*Goal*:
Reproduce verbatim the part of the forum thread on ingesting nested JSON, starting at "My question is, can" and ending at "the nested structure)?".

Batch Data Ingestion for Nested JSON Structures

Hi,

Every row in my dump file looks like the following one, in other

words, it contains nested structures.

{“eType”:“tp1”,“device”:“0000-0000-0000-0000-0000”,“cAt”:1490054400111,“dev”:{“id”:“0000-0000-0000-0000-0000”,“base”:{“aKey”:“1111-1111-1111-1111-1111”,“debug”:false}}}

I have managed to perform hadoop batch ingestions from both
compressed and uncompressed JSON files for any top-level column.
For example, I used the the following setting in order to let
Druid accept (store) only columns “eType”, “device” and “cAt”.

{

  "parser": {

    "type": "hadoopyString",

    "parseSpec": {

      "format": "json",

      "dimensionsSpec": {

        "dimensions": [

          "eType"

        ]

      },

      "timestampSpec": {

        "format": "auto",

        "column": "cAt"

      }

    }

  },

  "metricsSpec": [

    {

      "type": "count",

      "name": "c"

    },

    {

      "type": "hyperUnique",

      "name": "device_id_count",

      "fieldName": "device"

    }

  ]

}

My question is, can Druid flatten nested structures (e.g. extract
column “aKey”) on its own? If yes, how? If no, does this mean that
I have to perform some sort of per-prepossessing in order to
flatten my original dump files (i.e. remove the nested structure)?
Does this hold for parquet input files too?

I other words, does Druid expect that JSON rows are flatten? In
no, how can I extract and store column “aKey” or column “debug”
from the above example?

Thank you!

Does anybody know?

Yes, it can. Please see

http://druid.io/docs/latest/ingestion/flatten-json.html

Something like below should work.

“flattenSpec”: {

“useFieldDiscovery”: true,

“fields”: [

{

“type”: “root”,

“name”: “eKey”,

“expr”: “eKey”

*Extracted information*:

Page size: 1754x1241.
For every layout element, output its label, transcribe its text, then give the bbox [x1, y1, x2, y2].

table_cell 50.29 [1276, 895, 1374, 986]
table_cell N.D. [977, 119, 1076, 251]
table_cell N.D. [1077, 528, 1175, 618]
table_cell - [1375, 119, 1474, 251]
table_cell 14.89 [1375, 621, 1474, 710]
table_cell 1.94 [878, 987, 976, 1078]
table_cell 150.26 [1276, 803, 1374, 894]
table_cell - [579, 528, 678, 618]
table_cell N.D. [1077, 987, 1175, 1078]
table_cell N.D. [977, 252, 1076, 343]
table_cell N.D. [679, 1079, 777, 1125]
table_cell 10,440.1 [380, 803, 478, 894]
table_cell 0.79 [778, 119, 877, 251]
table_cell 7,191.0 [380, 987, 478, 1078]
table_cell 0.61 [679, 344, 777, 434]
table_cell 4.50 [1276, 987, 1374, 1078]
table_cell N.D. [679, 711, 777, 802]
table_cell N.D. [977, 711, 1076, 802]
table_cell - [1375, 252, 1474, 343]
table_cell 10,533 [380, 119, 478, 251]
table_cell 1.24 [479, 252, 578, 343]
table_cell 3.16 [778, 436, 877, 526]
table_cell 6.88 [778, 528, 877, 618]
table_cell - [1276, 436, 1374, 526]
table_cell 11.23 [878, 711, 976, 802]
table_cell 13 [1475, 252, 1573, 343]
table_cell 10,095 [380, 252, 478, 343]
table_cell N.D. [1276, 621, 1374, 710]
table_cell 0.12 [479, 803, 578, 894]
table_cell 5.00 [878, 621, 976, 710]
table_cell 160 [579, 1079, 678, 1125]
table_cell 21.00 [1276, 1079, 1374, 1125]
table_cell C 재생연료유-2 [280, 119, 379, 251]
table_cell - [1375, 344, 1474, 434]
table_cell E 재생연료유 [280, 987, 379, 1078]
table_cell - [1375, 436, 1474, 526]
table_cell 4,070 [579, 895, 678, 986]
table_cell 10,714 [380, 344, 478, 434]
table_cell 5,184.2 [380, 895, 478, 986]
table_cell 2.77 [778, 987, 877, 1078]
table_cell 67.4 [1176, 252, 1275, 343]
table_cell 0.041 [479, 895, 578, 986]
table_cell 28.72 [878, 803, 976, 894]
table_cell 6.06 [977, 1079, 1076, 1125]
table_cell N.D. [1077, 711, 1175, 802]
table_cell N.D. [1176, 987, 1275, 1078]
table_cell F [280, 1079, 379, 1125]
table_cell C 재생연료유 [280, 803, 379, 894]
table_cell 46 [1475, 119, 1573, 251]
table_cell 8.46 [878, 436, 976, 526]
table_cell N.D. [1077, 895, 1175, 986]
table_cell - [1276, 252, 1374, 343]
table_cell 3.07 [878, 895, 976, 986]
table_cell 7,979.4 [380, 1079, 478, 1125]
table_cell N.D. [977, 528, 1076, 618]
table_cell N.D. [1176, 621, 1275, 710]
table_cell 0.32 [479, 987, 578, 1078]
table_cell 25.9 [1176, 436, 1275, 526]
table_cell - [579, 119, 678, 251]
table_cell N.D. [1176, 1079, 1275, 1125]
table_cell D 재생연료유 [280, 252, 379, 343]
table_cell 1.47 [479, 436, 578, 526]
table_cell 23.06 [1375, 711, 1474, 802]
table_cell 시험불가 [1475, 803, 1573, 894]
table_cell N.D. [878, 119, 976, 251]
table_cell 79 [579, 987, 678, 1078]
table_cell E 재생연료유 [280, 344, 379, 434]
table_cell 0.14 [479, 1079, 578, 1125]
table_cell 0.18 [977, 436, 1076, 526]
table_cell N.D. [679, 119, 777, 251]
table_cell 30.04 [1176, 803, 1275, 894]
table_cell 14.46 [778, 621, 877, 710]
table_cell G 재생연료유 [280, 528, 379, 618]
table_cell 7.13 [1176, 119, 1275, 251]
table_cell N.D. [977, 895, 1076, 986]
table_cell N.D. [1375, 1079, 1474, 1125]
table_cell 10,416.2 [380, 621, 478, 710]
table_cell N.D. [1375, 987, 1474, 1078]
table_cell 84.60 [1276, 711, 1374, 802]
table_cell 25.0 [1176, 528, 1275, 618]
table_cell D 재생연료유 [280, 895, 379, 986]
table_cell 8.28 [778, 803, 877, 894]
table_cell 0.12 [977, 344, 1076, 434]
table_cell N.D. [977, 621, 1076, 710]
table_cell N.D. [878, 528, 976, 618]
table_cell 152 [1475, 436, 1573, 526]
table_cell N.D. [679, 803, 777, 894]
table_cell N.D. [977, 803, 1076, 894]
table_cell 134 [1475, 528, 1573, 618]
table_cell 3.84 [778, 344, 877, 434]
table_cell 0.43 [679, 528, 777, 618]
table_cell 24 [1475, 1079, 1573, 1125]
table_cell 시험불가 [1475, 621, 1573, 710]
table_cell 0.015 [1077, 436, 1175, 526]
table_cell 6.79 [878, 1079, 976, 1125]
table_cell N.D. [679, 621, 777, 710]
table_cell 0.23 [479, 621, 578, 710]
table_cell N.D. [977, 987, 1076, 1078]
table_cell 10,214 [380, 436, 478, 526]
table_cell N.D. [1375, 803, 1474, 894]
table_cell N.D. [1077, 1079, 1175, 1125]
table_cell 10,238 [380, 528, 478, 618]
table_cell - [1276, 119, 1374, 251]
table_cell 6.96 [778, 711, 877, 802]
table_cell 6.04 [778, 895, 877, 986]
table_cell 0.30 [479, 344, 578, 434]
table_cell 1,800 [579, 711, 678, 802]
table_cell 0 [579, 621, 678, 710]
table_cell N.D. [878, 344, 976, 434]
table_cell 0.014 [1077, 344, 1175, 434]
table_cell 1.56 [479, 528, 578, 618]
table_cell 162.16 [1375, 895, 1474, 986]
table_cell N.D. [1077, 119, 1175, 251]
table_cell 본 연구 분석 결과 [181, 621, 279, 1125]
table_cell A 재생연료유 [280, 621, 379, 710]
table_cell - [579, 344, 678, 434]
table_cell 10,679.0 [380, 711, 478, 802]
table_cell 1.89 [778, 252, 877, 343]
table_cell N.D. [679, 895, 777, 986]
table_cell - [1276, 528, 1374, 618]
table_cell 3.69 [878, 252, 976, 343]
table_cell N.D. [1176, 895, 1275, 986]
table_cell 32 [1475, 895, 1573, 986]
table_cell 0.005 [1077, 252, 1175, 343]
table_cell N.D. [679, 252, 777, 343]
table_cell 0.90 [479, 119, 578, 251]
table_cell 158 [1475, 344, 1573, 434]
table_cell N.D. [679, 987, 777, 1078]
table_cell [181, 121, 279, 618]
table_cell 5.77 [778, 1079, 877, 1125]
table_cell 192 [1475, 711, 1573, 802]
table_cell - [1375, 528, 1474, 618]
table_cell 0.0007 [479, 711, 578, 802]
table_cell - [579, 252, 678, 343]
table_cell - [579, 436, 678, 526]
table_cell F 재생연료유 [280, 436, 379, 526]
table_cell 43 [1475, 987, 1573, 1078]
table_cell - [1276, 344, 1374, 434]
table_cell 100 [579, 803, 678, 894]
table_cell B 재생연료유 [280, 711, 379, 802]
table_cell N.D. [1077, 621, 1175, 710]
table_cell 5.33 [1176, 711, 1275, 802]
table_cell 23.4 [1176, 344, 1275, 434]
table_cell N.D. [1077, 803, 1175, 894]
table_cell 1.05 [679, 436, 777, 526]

*Output for this task*:
My question is, can Druid flatten nested structures (e.g. extract
column “aKey”) on its own? If yes, how? If no, does this mean that
I have to perform some sort of per-prepossessing in order to
flatten my original dump files (i.e. remove the nested structure)?